1. Strasak AM, Zaman Q, Marinell G, Pfeiffer K, Ulmer H. The use of statistics in medical research: a comparison of the New England Journal of Medicine and Nature Medicine. Am Statistician. 2007;61:47-55. doi:x10.1198/000313007X170242

2. Altman DG, Gore SM, Gardner MJ, Pocock SJ. Statistical guidelines for contributors to medical journals. Br Med J (Clin Res Ed). 1983;286:1489-1493.
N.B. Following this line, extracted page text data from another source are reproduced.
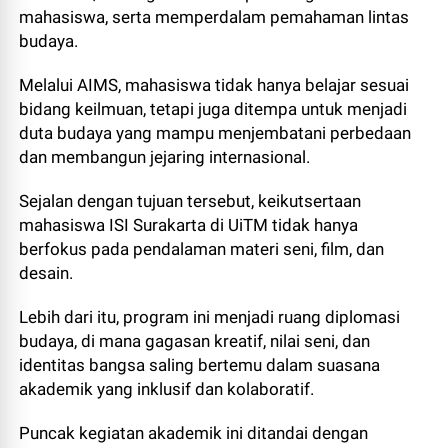
mahasiswa, serta memperdalam pemahaman lintas
budaya.
Melalui AIMS, mahasiswa tidak hanya belajar sesuai
bidang keilmuan, tetapi juga ditempa untuk menjadi
duta budaya yang mampu menjembatani perbedaan
dan membangun jejaring internasional.
Sejalan dengan tujuan tersebut, keikutsertaan
mahasiswa ISI Surakarta di UiTM tidak hanya
berfokus pada pendalaman materi seni, film, dan
desain.
Lebih dari itu, program ini menjadi ruang diplomasi
budaya, di mana gagasan kreatif, nilai seni, dan
identitas bangsa saling bertemu dalam suasana
akademik yang inklusif dan kolaboratif.
Puncak kegiatan akademik ini ditandai dengan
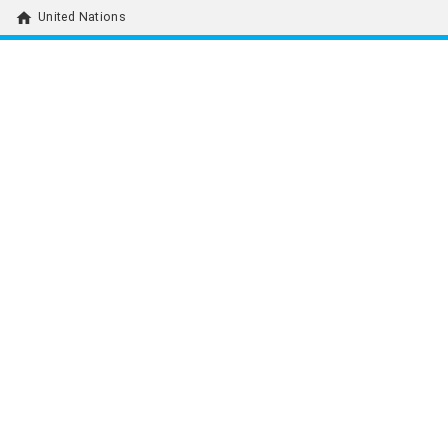
home
United Nations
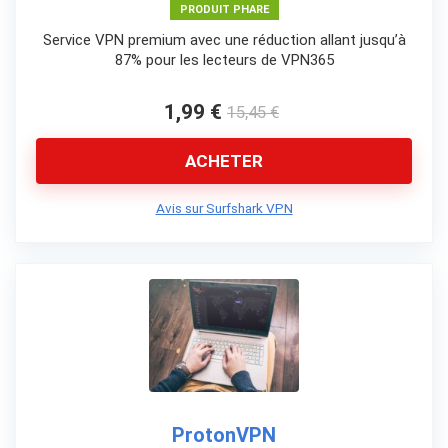
PRODUIT PHARE
Service VPN premium avec une réduction allant jusqu’à
87% pour les lecteurs de VPN365
1,99 €
15,45 €
ACHETER
Avis sur Surfshark VPN
ProtonVPN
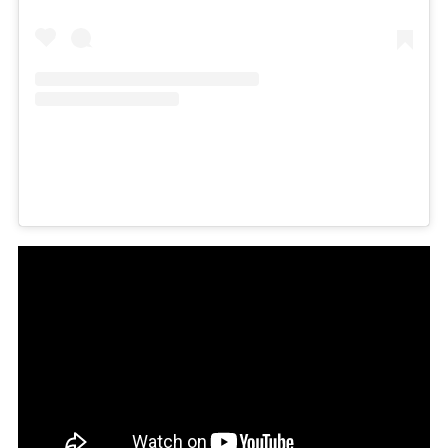
EIN BEITRAG GETEILT VON JAMEELA JAMIL (@JAMEELAJAMILOFFICIAL)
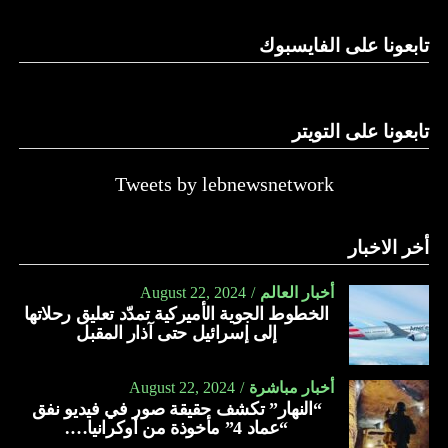
الدولة…
تابعونا على الفايسبوك
النهار
تابعونا على التويتر
Tweets by lebnewsnetwork
أخر الاخبار
أخبار العالم
August 22, 2024
الخطوط الجوية الأميركية تمدّد تعليق رحلاتها
إلى إسرائيل حتى آذار المقبل
أخبار مباشرة
August 22, 2024
“النهار” تكشف حقيقة صور في فيديو نفق
“عماد 4” مأخوذة من أوكرانيا….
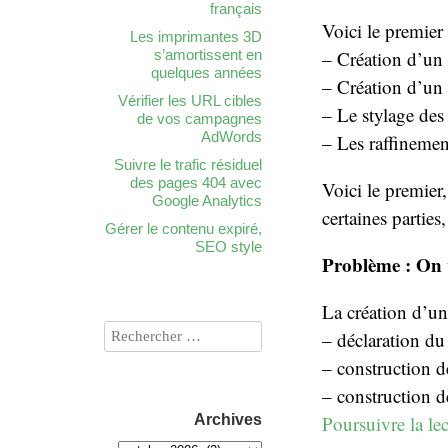
français
Voici le premier 
Les imprimantes 3D
s’amortissent en
– Création d’un
quelques années
– Création d’un 
Vérifier les URL cibles
– Le stylage de
de vos campagnes
AdWords
– Les raffinemen
Suivre le trafic résiduel
des pages 404 avec
Voici le premier,
Google Analytics
certaines parties
Gérer le contenu expiré,
SEO style
Problème : On 
La création d’un
– déclaration du 
– construction d
– construction d
Archives
Poursuivre la le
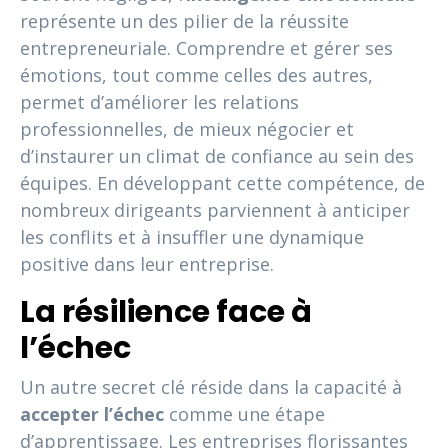
représente un des pilier de la réussite
entrepreneuriale. Comprendre et gérer ses
émotions, tout comme celles des autres,
permet d’améliorer les relations
professionnelles, de mieux négocier et
d’instaurer un climat de confiance au sein des
équipes. En développant cette compétence, de
nombreux dirigeants parviennent à anticiper
les conflits et à insuffler une dynamique
positive dans leur entreprise.
La résilience face à
l’échec
Un autre secret clé réside dans la capacité à
accepter l’échec
comme une étape
d’apprentissage. Les entreprises florissantes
3. Schriger DL, Arora S, Altman DG. The content of medical journal instructions for authors. Ann Emerg Med. 2006;48:743-749. doi:10.1016/j.annemergmed.2006.03.028

1Department of Psychology, University of Amsterdam, Amsterdam, the Netherlands, hardwickete@gmail.com; 2QUEST Center for Responsible Research, Berlin Institute of Health at Charité–Universitätsmedizin Berlin, Berlin, Germany; 3Meta-Research Innovation Center at Stanford, Stanford University, Palo Alto, CA, USA; 4Department of Psychology, University of Cambridge, Cambridge, UK; 5Department of the Study of Religion, Aarhus University, Aarhus, Denmark; 6Meta-Research Innovation Center Berlin, QUEST Center for Transforming Biomedical Research, Berlin Institute of Health at Charité–Universitätsmedizin Berlin, Berlin, Germany; 7Departments of Medicine, Epidemiology and Population Health, Biomedical Data Science, and Statistics, Stanford University, Palo Alto, CA, USA

Conflict of Interest Disclosures

Tom E. Hardwicke receives funding from the European Union’s Horizon 2020 research and innovation program under Marie Skłodowska-Curie grant 841188. Maia Salholz-Hillel is employed as a researcher under research grants from the German Bundesministerium für Bildung und Forschung. Mario Malički is a co–editor in chief of Research Integrity and Peer Review. John P. A. Ioannidis is a codirector of the Peer Review Congress but was not involved in the review or decision of this abstract. The Meta-Research Innovation Center at Stanford is supported by a grant from the Laura and John Arnold Foundation, and the Meta-Research Innovation Center Berlin is supported by a grant from the Einstein Foundation and Stiftung Charité. No other disclosures were reported.